[Saved data entries]
--- BEGIN ---
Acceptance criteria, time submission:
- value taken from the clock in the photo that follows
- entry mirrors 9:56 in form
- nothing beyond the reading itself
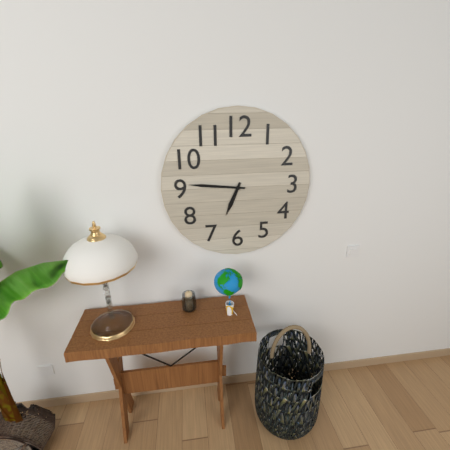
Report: 6:46
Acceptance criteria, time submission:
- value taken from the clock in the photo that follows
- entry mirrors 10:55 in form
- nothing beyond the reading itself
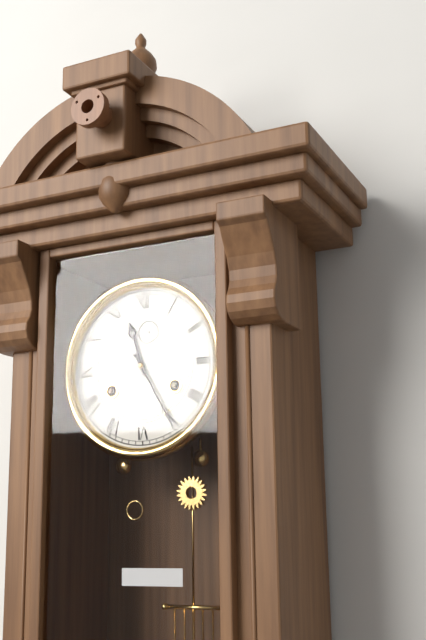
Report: 11:25
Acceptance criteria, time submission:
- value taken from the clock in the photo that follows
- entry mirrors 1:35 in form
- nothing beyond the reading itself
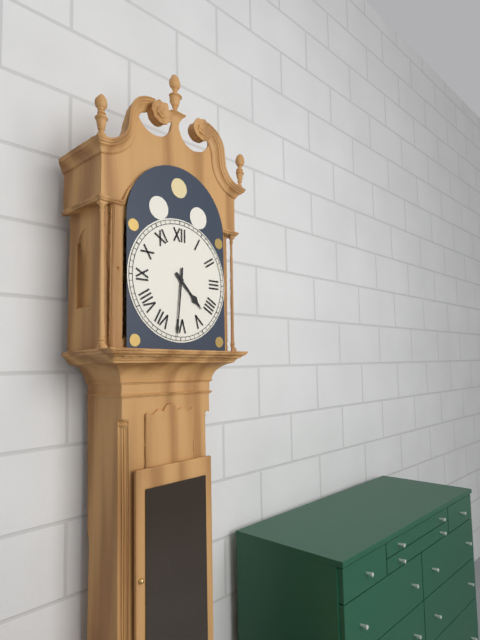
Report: 4:31
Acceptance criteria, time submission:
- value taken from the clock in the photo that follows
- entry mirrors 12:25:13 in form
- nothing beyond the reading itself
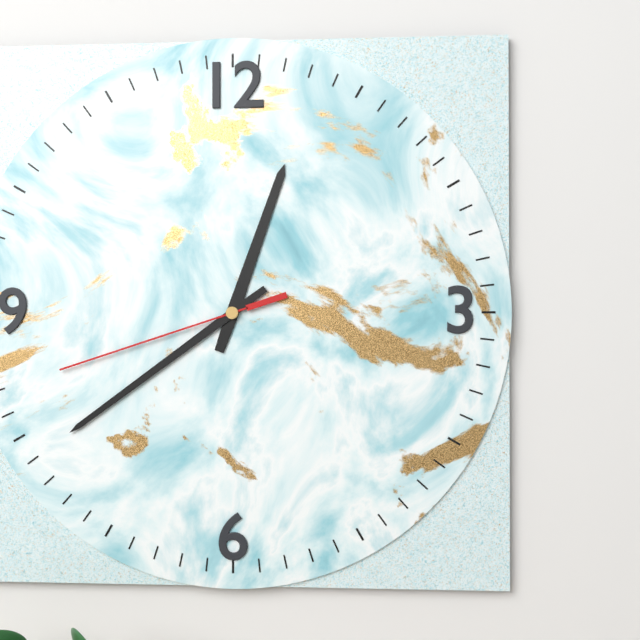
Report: 12:39:42
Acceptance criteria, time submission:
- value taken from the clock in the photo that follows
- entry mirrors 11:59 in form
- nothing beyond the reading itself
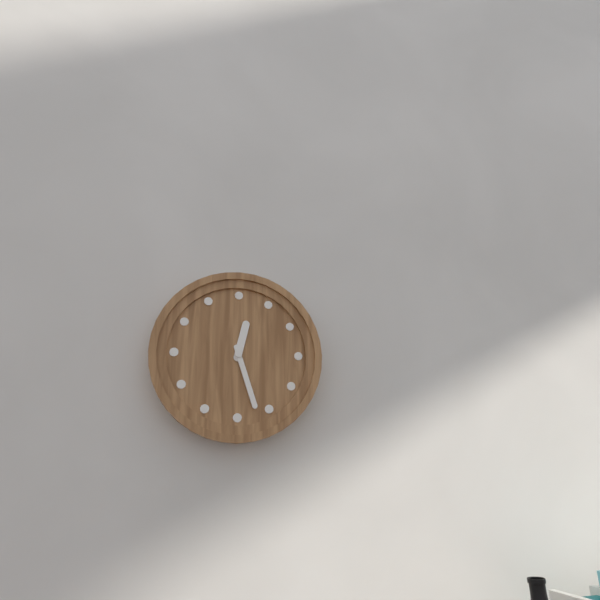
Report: 12:27
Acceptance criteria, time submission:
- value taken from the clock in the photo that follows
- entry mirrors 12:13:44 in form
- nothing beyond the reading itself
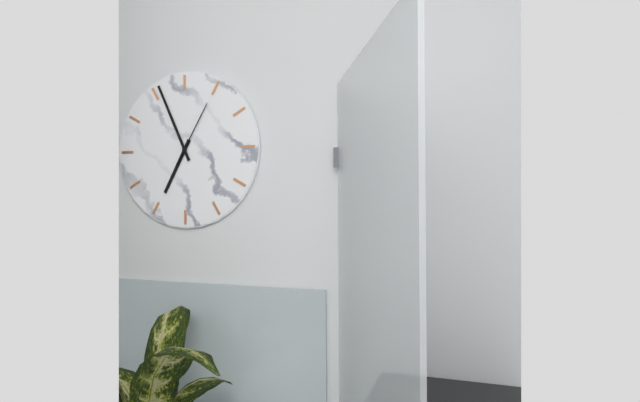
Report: 6:56:05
--- END ---
▸ **Given request**
Copy every item above word for word, leaving out the pictures.

▸ **Answer below**
Acceptance criteria, time submission:
- value taken from the clock in the photo that follows
- entry mirrors 9:56 in form
- nothing beyond the reading itself
Report: 6:46
Acceptance criteria, time submission:
- value taken from the clock in the photo that follows
- entry mirrors 10:55 in form
- nothing beyond the reading itself
Report: 11:25
Acceptance criteria, time submission:
- value taken from the clock in the photo that follows
- entry mirrors 1:35 in form
- nothing beyond the reading itself
Report: 4:31
Acceptance criteria, time submission:
- value taken from the clock in the photo that follows
- entry mirrors 12:25:13 in form
- nothing beyond the reading itself
Report: 12:39:42
Acceptance criteria, time submission:
- value taken from the clock in the photo that follows
- entry mirrors 11:59 in form
- nothing beyond the reading itself
Report: 12:27
Acceptance criteria, time submission:
- value taken from the clock in the photo that follows
- entry mirrors 12:13:44 in form
- nothing beyond the reading itself
Report: 6:56:05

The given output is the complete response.